Repenser la politique migratoire européenne Du marathon de Lausanne à Lampedusa

Opinion signée par Manon Schick, directrice de la Section suisse d’Amnesty International, parue le29 octobre 2013 dans le quotidien 24 Heures.
J’ai voulu tester mon endurance en m’inscrivant au semi-marathon de Lausanne, dimanche dernier. Quelle épreuve ! J’ai passé toute la course à calculer à quelle vitesse courait celui qui allait ...

Manon Schick Manon Schick, directrice d’Amnesty International Suisse. | © AI

J’ai voulu tester mon endurance en m’inscrivant au semi-marathon de Lausanne, dimanche dernier. Quelle épreuve ! J’ai passé toute la course à calculer à quelle vitesse courait celui qui allait remporter la compétition. La réponse est toute simple : deux fois plus vite que moi.

Etonnamment, ce n’est pas un Africain qui est monté sur la première marche du podium, mais un Ukrainien. Le deuxième est Erythréen. Dans les autres catégories, les Kenyans et les Ethiopiens ont aussi brillé, comme souvent dans les courses d’endurance. Ils ont franchi la ligne d’arrivée sous les vivats du public vaudois.

Je ne peux m’empêcher de penser que ce ne sont pas des vivats qui attendent les migrants en provenance des mêmes pays lorsqu’ils débarquent par milliers à Lampedusa. Certes, les habitants de cette île font leur possible pour les accueillir avec humanité et dignité. Mais les autorités italiennes pratiquent ce qu’on appelle les « push-back » : les garde-côtes interdisent aux bateaux d’accoster et les renvoient en direction de la Libye. Cela se produit tout le long des côtes européennes, sur prescription de Bruxelles.

Combien de gens sont morts durant ces traversées périlleuses de la mer Méditerranée ? Le naufrage survenu au début du mois à Lampedusa, durant lequel ont péri 366 migrants, a mis en lumière un phénomène qui se produit malheureusement de façon récurrente. On dénombre plus de vingt mille morts en vingt ans, et ce sont là uniquement les cas recensés.

Parmi ceux qui meurent en mer, il y a parfois aussi des athlètes. En avril 2012, la Somalienne Samia Yusuf Omar, qui avait couru le 200 mètres aux Jeux olympiques de Pékin, aurait disparu en mer lors du naufrage du bateau clandestin qui transportait des migrants vers l’Italie. Voulait-elle tenter de rejoindre l’Angleterre pour participer aux Jeux de Londres ? Nul ne le saura jamais.

Face à ces tragédies, la Suisse ne peut pas rester les bras croisés. Nos autorités ne peuvent pas se décharger de toute responsabilité sous prétexte que nous n’avons pas à faire face au même afflux de migrants que l’Italie ou la Grèce. Tous les pays européens doivent repenser ensemble la politique migratoire européenne et obliger les Etats à être solidaires entre eux.
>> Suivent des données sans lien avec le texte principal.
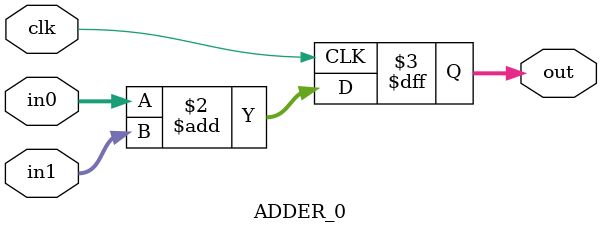
<source format=v>
module ADDER_0 (
	clk,
	in0,
	in1,
	out
);
input clk;
input [7:0] in0, in1;
output reg [7:0] out;

always @(posedge clk) begin
	out <= in0+in1;
end

endmodule 
</source>
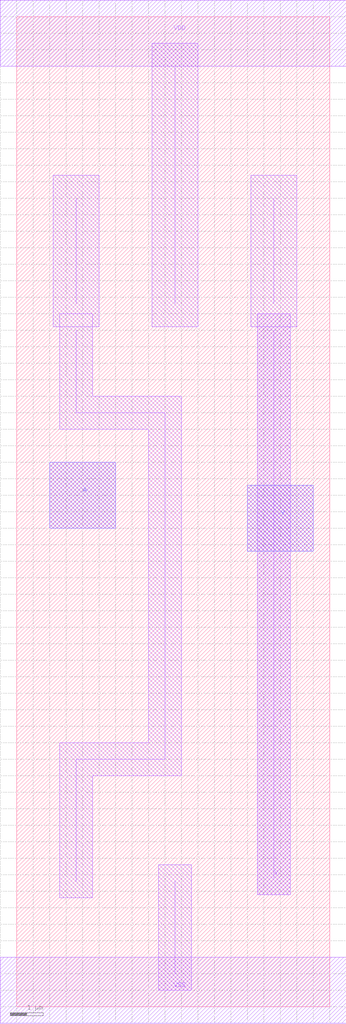
<source format=lef>
VERSION 5.5 ;
NAMESCASESENSITIVE ON ;
BUSBITCHARS "[]" ;
DIVIDERCHAR "/" ;


MACRO buf1
  CLASS CORE ;
  SOURCE USER ;
  ORIGIN 0 0 ;
  SIZE 9.500 BY 30.000 ;
  SYMMETRY X Y ;
  SITE unit ;
  PIN A
    USE SIGNAL ;
    PORT
      LAYER ML1 ;
        POLYGON 1.000 14.500  1.000 16.500  3.000 16.500  3.000 14.500  1.000 
        14.500  ;
    END
    PORT
      LAYER ML2 ;
        POLYGON 1.000 14.500  1.000 16.500  3.000 16.500  3.000 14.500  1.000 
        14.500  ;
    END
  END A
  PIN VDD
    USE POWER ;
    PORT
      LAYER ML1 ;
        RECT -0.500 28.500  10.000 30.500  ;
    END
  END VDD
  PIN VSS
    USE GROUND ;
    PORT
      LAYER ML1 ;
        RECT -0.500 -0.500  10.000 1.500  ;
    END
  END VSS
  PIN Y
    USE SIGNAL ;
    PORT
      LAYER ML2 ;
        POLYGON 7.000 13.800  7.000 15.800  9.000 15.800  9.000 13.800  7.000 
        13.800  ;
    END
    PORT
      LAYER ML1 ;
        POLYGON 7.000 13.800  7.000 15.800  9.000 15.800  9.000 13.800  7.000 
        13.800  ;
    END
    PORT
      LAYER ML1 ;
        WIDTH 1.000  ;
        PATH 7.800 3.900 7.800 20.500  ;
    END
  END Y
  OBS
    LAYER ML1 ;
      WIDTH 1.000  ;
      PATH 7.800 3.900 7.800 20.500  ;
      WIDTH 1.400  ;
      PATH 7.800 21.300 7.800 24.500  ;
      WIDTH 1.000  ;
      PATH 1.800 20.500 1.800 18.000 4.500 18.000 4.500 7.500 1.800 7.500 
      1.800 3.800  ;
      WIDTH 1.400  ;
      PATH 1.800 21.300 1.800 24.500  ;
      WIDTH 1.000  ;
      PATH 4.800 1.000 4.800 3.800  ;
      WIDTH 1.400  ;
      PATH 4.800 21.300 4.800 28.500  ;
    VIA 1.800 24.500  dcont ;
    VIA 1.800 3.800  dcont ;
    VIA 1.800 20.500  dcont ;
    VIA 1.800 22.500  dcont ;
    VIA 4.800 3.800  dcont ;
    VIA 4.800 24.500  dcont ;
    VIA 4.800 20.500  dcont ;
    VIA 4.800 22.500  dcont ;
    VIA 7.800 24.500  dcont ;
    VIA 7.800 22.500  dcont ;
    VIA 7.800 20.500  dcont ;
    VIA 7.800 3.800  dcont ;
    VIA 5.300 11.500  pcont ;
    VIA 5.000 29.500  nsubcont ;
    VIA 2.000 15.500  pcont ;
    VIA 5.000 0.500  psubcont ;
  END
END buf1

MACRO dcont
  CLASS CORE ;
  OBS
    LAYER ML1 ;
      RECT -1.000 -1.000  1.000 1.000  ;
  END
END dcont

MACRO pcont
  CLASS CORE ;
  OBS
    LAYER ML1 ;
      RECT -1.000 -1.000  1.000 1.000  ;
  END
END pcont

MACRO nsubcont
  CLASS CORE ;
  OBS
    LAYER ML1 ;
      RECT -1.000 -1.000  1.000 1.000  ;
  END
END nsubcont

MACRO psubcont
  CLASS CORE ;
  OBS
    LAYER ML1 ;
      RECT -1.000 -1.000  1.000 1.000  ;
  END
END psubcont


END LIBRARY

</source>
Les politiques restrictives ne dissuadent pas les migrants d’essayer d’atteindre notre continent. Elles ne font que les forcer à choisir des itinéraires plus dangereux et les poussent à confier leur sort à des passeurs. Il est urgent que l’Union européenne modifie ses pratiques. Jusqu’à aujourd’hui, elle a systématiquement exclu les droits des migrants du cœur de ses politiques. Elle a alloué davantage de ressources au contrôle de ses frontières extérieures qu’à la protection de la vie des migrants.

Rappelons-nous que les migrants sont des êtres humains, qu’ils ont une histoire, une famille, et qu’ils aiment parfois aussi courir le dimanche.